Figurative Expressionist Painter Jay Milder Dies at 92

He carved out a space for himself in the downtown art scene as a bold artist and gallerist who championed contemporaries such as Claes Oldenburg and Jim Dine.

Figurative Expressionist Painter Jay Milder Dies at 92
Jay Milder (1934–2026) (all images courtesy Eric Firestone Gallery)

Jay Milder, founder of City Gallery and painter of bold abstractions that interpreted New York City life, has died at the age of 92. The news of his passing was announced by Eric Firestone Gallery, which has represented the artist since 2022. 

Milder passed away in his beloved city on Wednesday, May 27, from a stroke, according to the gallery.

Born in Omaha in 1934, Milder moved from Nebraska to New York after graduating from high school. In the decades following his arrival, Milder carved out a space for himself in the downtown art scene as a bold Figurative Expressionist and cooperative gallerist who championed informal and improvisational works.

"Jay was at the center of something,” dealer Eric Firestone told Hyperallergic in an email. “He moved through the world the way he painted: with total commitment, and on his own terms.”

"Red Subway Runner" (1964) from Milder's series Subway Runners

Milder co-founded City Gallery, an artist-run space, with Red Grooms in 1958 at the friends’ shared Flatiron loft. The gallery, which was only open through the following year, held some of the first New York shows of works by the now-revered Swedish-American sculptor Claes Oldenburg and Abstract Expressionist Jim Dine. Its roster also included Mimi Gross, Lester Johnson, and others.

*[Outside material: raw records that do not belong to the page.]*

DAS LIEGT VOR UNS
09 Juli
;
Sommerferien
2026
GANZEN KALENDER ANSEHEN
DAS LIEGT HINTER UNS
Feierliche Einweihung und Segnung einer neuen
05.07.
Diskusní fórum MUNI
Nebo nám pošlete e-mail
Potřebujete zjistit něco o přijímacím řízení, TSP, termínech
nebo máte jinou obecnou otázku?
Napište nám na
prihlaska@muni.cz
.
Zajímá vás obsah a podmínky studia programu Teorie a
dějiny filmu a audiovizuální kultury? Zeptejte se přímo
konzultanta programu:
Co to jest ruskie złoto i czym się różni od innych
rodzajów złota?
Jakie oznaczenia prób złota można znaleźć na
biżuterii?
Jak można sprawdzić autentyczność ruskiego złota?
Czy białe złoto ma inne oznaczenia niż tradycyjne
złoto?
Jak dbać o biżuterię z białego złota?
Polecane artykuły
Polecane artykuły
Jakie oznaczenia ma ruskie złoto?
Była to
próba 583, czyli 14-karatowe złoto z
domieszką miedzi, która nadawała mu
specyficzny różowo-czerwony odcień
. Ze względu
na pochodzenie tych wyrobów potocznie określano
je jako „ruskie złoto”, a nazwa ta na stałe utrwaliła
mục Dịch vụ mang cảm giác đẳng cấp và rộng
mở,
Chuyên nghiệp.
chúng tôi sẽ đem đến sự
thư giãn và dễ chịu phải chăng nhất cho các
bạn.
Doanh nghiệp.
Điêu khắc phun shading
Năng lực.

The gallery marked a new age of urban, anti-establishment experimental art that punctuated New York City's art world in the late 1950s and ’60s. Melissa Rachleff Burtt, author of Inventing Downtown: Artist-Run Galleries in New York City (2017), interviewed Milder in 2013 and 2015.

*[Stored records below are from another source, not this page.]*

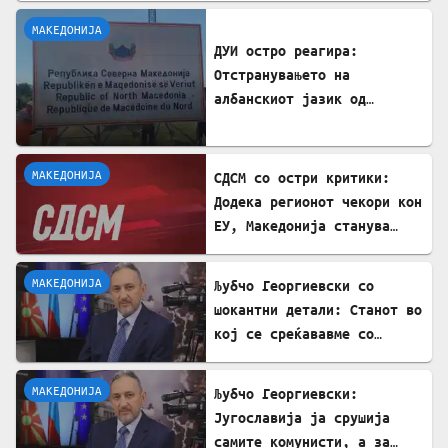
МАКЕДОНИЈА
ДУИ остро реагира:
Отстранувањето на
албанскиот јазик од
таблите на Табановце е
тешка провокација
МАКЕДОНИЈА
СДСМ со остри критики:
Додека регионот чекори кон
ЕУ, Македонија станува
„слепо црево“ на Балканот
МАКЕДОНИЈА
Љубчо Георгиевски со
шокантни детали: Станот во
кој се среќававме со
Богдановски бил купен со
пари од УДБА
МАКЕДОНИЈА
Љубчо Георгиевски:
Југославија ја срушија
самите комунисти, а за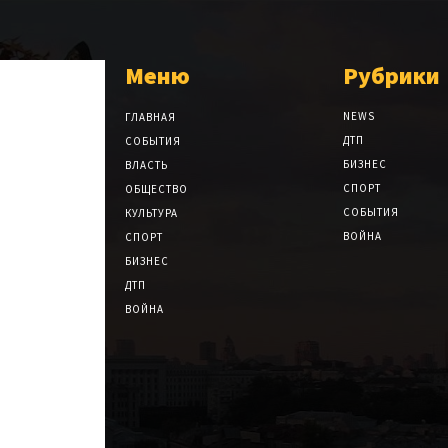
Меню
Рубрики
NEWS
ГЛАВНАЯ
ДТП
СОБЫТИЯ
БИЗНЕС
ВЛАСТЬ
СПОРТ
ОБЩЕСТВО
СОБЫТИЯ
КУЛЬТУРА
ВОЙНА
СПОРТ
БИЗНЕС
ДТП
ВОЙНА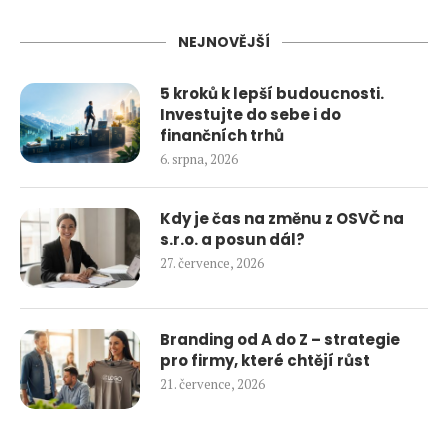
NEJNOVĚJŠÍ
5 kroků k lepší budoucnosti.
Investujte do sebe i do
finančních trhů
6. srpna, 2026
Kdy je čas na změnu z OSVČ na
s.r.o. a posun dál?
27. července, 2026
Branding od A do Z – strategie
pro firmy, které chtějí růst
21. července, 2026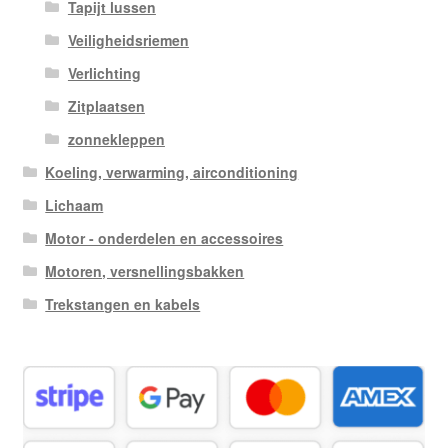
Tapijt lussen
Veiligheidsriemen
Verlichting
Zitplaatsen
zonnekleppen
Koeling, verwarming, airconditioning
Lichaam
Motor - onderdelen en accessoires
Motoren, versnellingsbakken
Trekstangen en kabels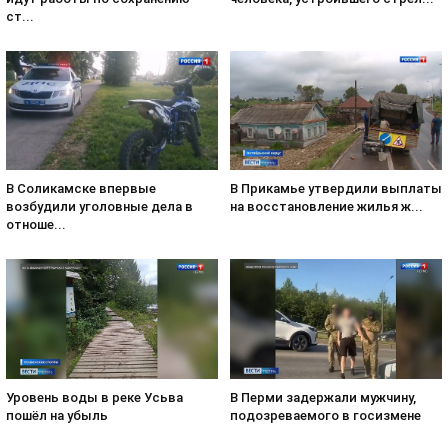
ст...
В Соликамске впервые
В Прикамье утвердили выплаты
возбудили уголовные дела в
на восстановление жилья ж...
отноше...
Уровень воды в реке Усьва
В Перми задержали мужчину,
пошёл на убыль
подозреваемого в госизмене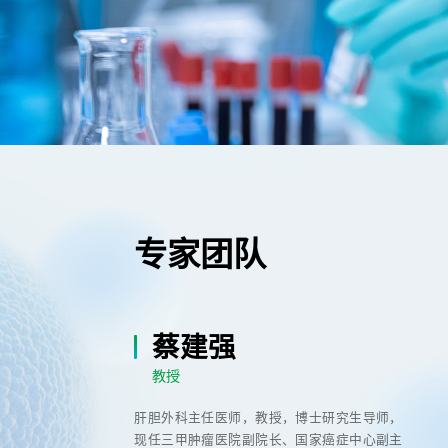
专家团队
蔡建强
教授
肝胆外科主任医师，教授，博士研究生导师，
现任三甲肿瘤医院副院长、国家癌症中心副主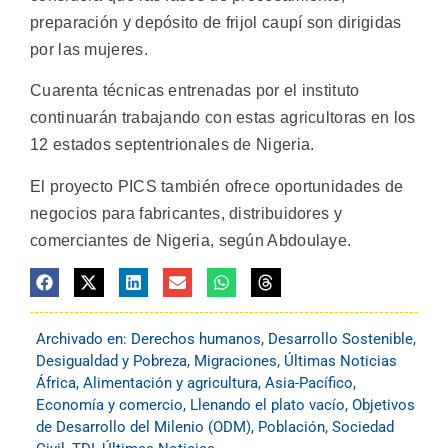
preparación y depósito de frijol caupí son dirigidas
por las mujeres.
Cuarenta técnicas entrenadas por el instituto
continuarán trabajando con estas agricultoras en los
12 estados septentrionales de Nigeria.
El proyecto PICS también ofrece oportunidades de
negocios para fabricantes, distribuidores y
comerciantes de Nigeria, según Abdoulaye.
Archivado en:
Derechos humanos
,
Desarrollo Sostenible
,
Desigualdad y Pobreza
,
Migraciones
,
Últimas Noticias
África
,
Alimentación y agricultura
,
Asia-Pacífico
,
Economía y comercio
,
Llenando el plato vacío
,
Objetivos
de Desarrollo del Milenio (ODM)
,
Población
,
Sociedad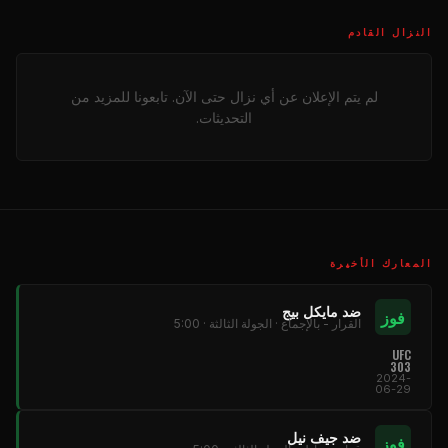
النزال القادم
لم يتم الإعلان عن أي نزال حتى الآن. تابعونا للمزيد من
التحديثات.
المعارك الأخيرة
ضد مايكل بيج
فوز
القرار - بالإجماع · الجولة الثالثة · 5:00
UFC
303
2024-
06-29
ضد جيف نيل
فوز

“I vividly remember him describing frustration with the Tenth Street co-op scene, how the gallery he joined refused to have Claes Oldenburg as a member,” Rachleff recalled in an email to Hyperallergic. “But that frustration prompted Jay [and others] to start the City Gallery in a loft Grooms and Milder shared in Chelsea. They were savvy about getting press, and about having a large group show with established artists included.”

Jay Milder is now associated with the second generation New York School Figurative Expressionists.

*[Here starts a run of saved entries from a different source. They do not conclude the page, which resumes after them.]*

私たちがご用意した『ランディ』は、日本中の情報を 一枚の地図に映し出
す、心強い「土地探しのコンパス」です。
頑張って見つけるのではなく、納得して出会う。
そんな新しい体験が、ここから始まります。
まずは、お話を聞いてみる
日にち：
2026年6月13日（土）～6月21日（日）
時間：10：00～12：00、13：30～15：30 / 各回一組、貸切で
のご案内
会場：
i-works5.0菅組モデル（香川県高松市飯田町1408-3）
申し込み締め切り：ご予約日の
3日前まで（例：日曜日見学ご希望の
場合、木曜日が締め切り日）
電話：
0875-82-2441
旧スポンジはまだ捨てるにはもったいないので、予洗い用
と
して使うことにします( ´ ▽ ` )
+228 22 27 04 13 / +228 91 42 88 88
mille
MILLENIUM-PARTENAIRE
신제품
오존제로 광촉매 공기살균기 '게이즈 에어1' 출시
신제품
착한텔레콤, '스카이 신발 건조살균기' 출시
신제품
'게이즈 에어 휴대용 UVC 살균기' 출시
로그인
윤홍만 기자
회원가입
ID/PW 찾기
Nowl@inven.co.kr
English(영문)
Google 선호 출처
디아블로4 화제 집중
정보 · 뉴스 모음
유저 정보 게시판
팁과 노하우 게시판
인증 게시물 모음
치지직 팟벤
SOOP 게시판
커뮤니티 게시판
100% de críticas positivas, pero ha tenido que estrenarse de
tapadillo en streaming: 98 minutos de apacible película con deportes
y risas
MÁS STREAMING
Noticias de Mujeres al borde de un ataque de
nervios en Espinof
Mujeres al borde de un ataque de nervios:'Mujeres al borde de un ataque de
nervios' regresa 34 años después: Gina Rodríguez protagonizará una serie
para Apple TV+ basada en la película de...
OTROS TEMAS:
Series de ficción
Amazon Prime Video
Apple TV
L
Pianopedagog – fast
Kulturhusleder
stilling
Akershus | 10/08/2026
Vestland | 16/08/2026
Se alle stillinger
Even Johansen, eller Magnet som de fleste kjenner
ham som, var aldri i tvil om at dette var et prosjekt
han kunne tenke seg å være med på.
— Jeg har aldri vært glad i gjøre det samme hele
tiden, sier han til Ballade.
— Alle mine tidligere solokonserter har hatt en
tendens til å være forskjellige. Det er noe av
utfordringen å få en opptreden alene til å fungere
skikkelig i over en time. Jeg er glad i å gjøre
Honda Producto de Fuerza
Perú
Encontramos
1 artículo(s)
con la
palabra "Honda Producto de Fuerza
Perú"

In 2015, Burtt visited Milder’s studio in a large building in Pennsylvania, where she viewed his abstracted subterranean portrait series Subway Runners (1960–64), which debuted in a 1964 exhibition at Martha Jackson Gallery. The warped, emotive faces were shown again in 2022 in a solo exhibition at Eric Firestone Gallery.

“The figures were schematic characters [with] lots of personality, people crushed together somewhat incongruously,” Burtt recounted. “Exactly what the subway feels like even now.” 

After moving to New York City as a teenager, Milder traveled to Paris, Chicago, and Provincetown in the 1950s. In France, he studied with the Russian sculptor Ossip Zadkine and Cubist painter André Lhote and recruited Ed Clark, who would become a pioneering member of the New York School, as an informal mentor. When he returned to the United States, Milder studied at the Art Institute of Chicago, meeting his future gallery partner Red Grooms during a summer he spent in Massachusetts. 

Installation view of Jay Milder, Subway Runner at Eric Firestone Gallery in 2022

Works by Milder, now associated with a “second-generation New York School” Figurative Expressionism, according to Eric Firestone, are held in the collections of major institutions, including the Brooklyn Museum and the New Museum.

Burtt recalled learning that Milder’s grandfather was a Jewish mystic, who exerted an undeniable influence on his craft. He often invoked Kabbalistic, or Jewish mystical, numerology in his paintings. “This mysticism, this spirit of seeking, is fundamental to Jay, as well as his playfulness and love of urban places,” Burtt said.

Curator and Milder's close friend Martha Henry remembered Milder as "funny and generous," quipping that the painter enjoyed "dancing to reggae and salsa, despite knowing none of the steps."

"He believed that painting was a spiritual and regenerative act," Henry told Hyperallergic. "That view may seem almost quaint today because it is so distant from the cynicism and loss of faith that permeate contemporary life."

Milder, born in Nebraska, moved to New York as a teenager.